According to PwC’s June 2020 survey of 1,200 office workers who were remotely working, 72% wanted to continue working away from the office for at least two days a week, and 32% said they’d prefer never to go into the office. These statistics have huge implications for what an office will look like once the pandemic ends. Some forward-thinking companies already are hiring chief remote officers to lead the virtual work experience.
Even when offices do reopen, they are likely to look and feel different than the open-office layouts that were so popular before the pandemic. For one, it is likely that some employees will be back on a flexible schedule whereas others will opt to continue working remotely. For another, people who have been working from home for months are used to a certain level of independence — in the hours they work, in the clothing they wear and in the kind of space in which they work. It will take some time to re-acclimate to an office environment.
The change in where people work may affect offices in another way, too. With fewer people at the office full time, companies may have renegotiated with their landlords for a smaller space. Even if the company owns the building, the office space may be redesigned to suit employees’ expectations.
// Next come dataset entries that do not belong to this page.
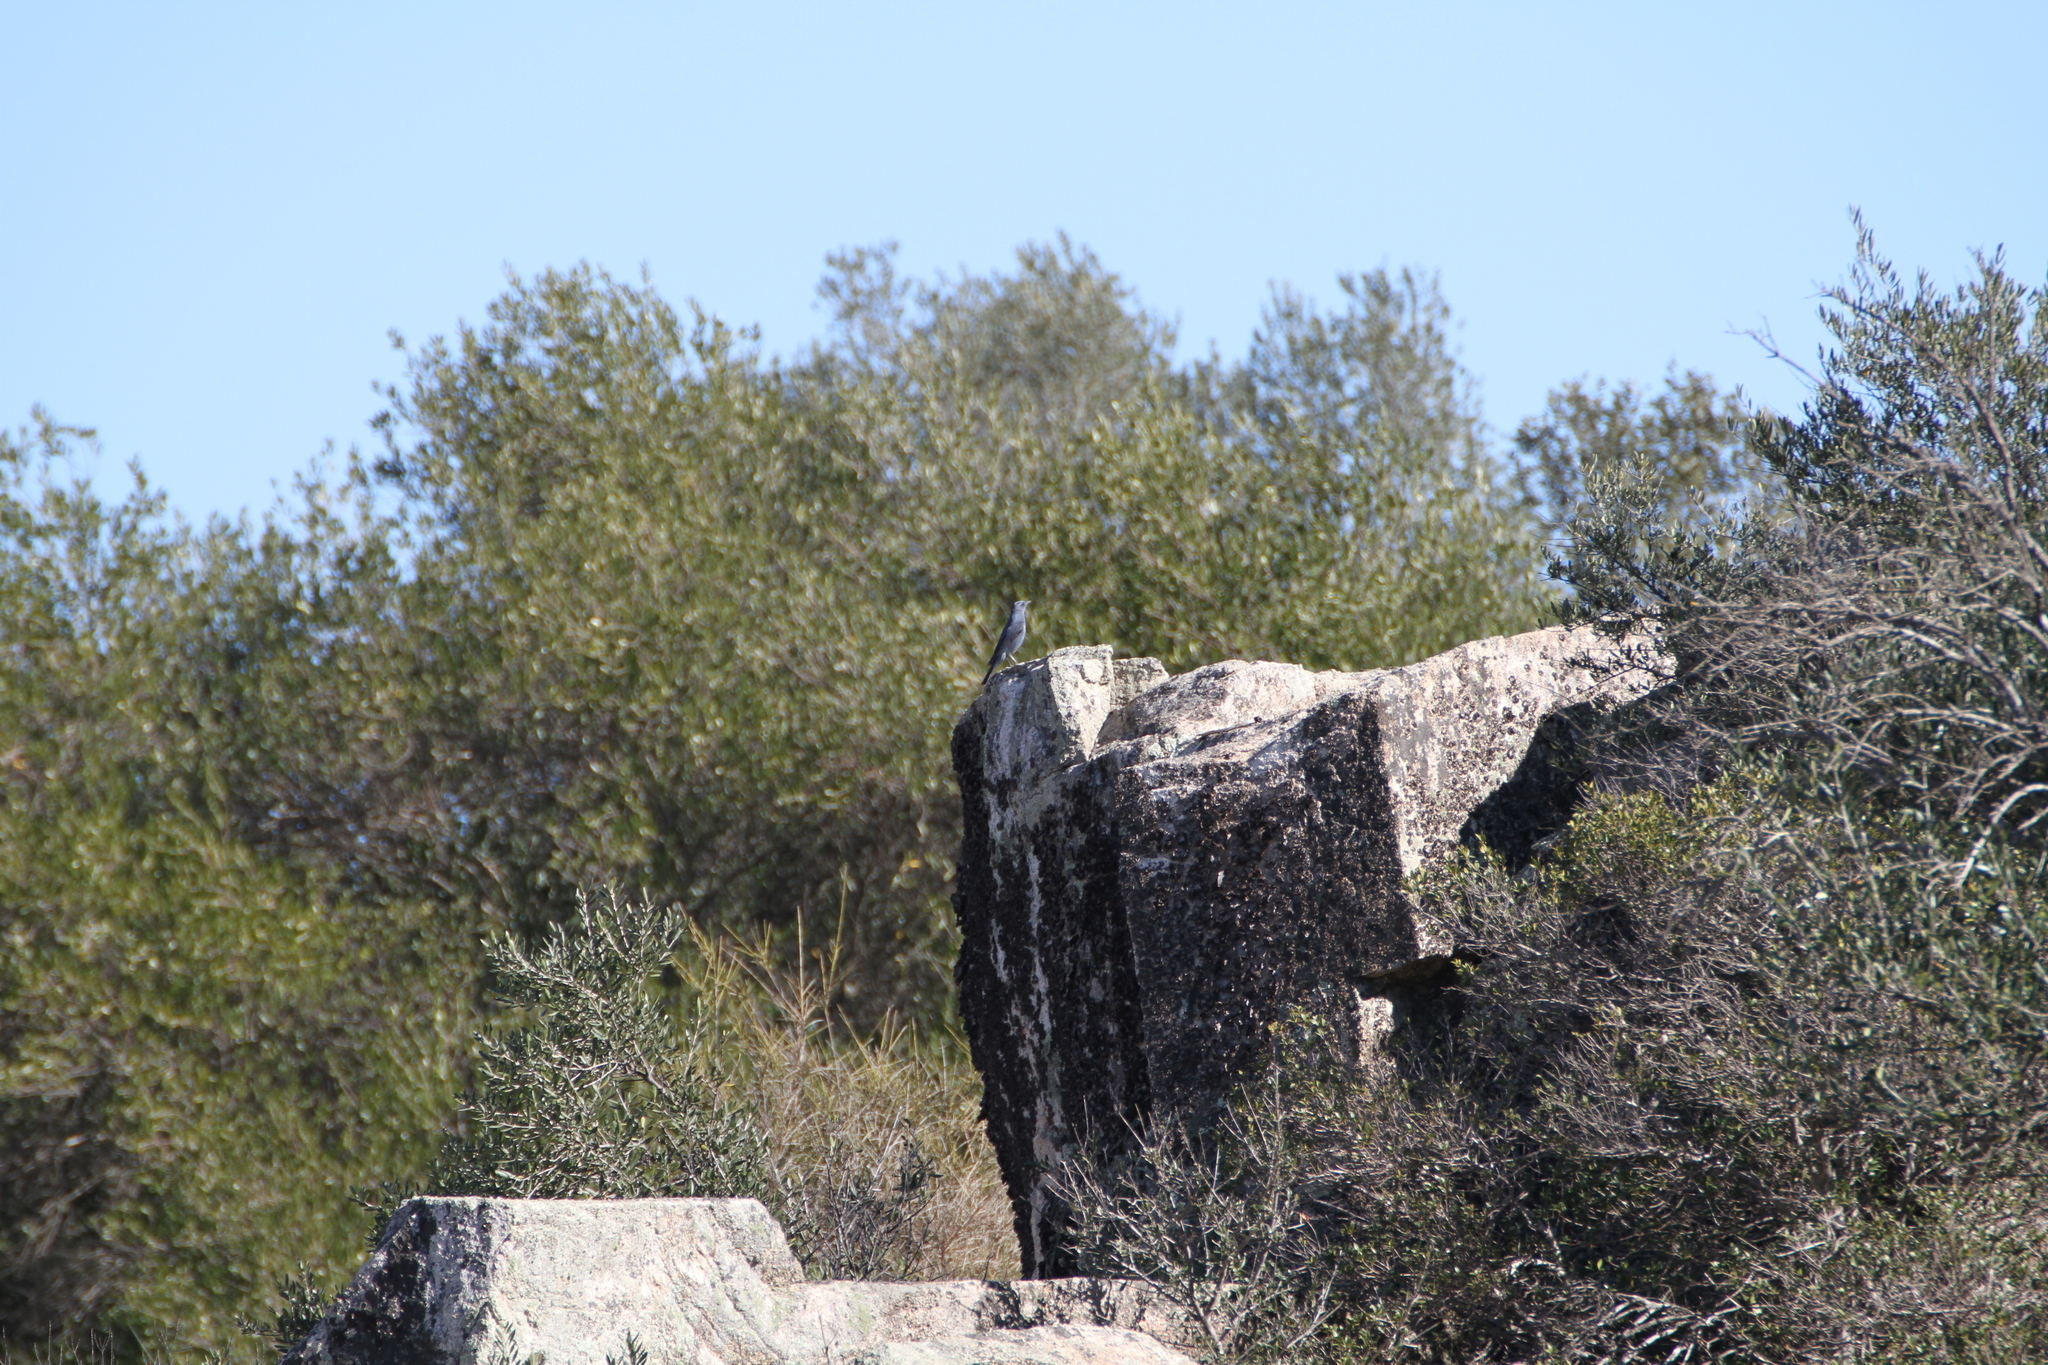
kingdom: Animalia
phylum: Chordata
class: Aves
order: Passeriformes
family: Muscicapidae
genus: Monticola
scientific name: Monticola solitarius
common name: Blue rock thrush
Many companies have had to adjust their culture to embrace a remote environment. In some ways, this has been a positive change as company leaders and managers got to know their employees on a more personal level on video calls. It is hard to forget an employee whose child or pet is in the background. Pre-Covid-19 that was an anomaly. Now it is a fairly common occurrence that helps bridge the physical difference.
This is a difficult time for companies, particularly those that serve distressed industries. Many companies have successfully pivoted so they can survive over the long term. Restaurant suppliers, for example, started selling to grocery stores and the general public. They have gotten creative and launched e-commerce sites on social media and through their websites. No one knows which of these changes will sustain over the long-term, and business models are continuing to evolve.
What has become clear is that brand loyalty has shifted. An August 2020 McKinsey survey found that 75% of consumers have altered their brand preferences, with many people shifting to private label brands. These trends likely are the result of supply chain disruptions, but they provide opportunities for companies like restaurant suppliers whose survival depends on finding new constituencies. Finding the right marketing mix and providing the right client experience to connect with customers virtually is a continuing challenge for all businesses.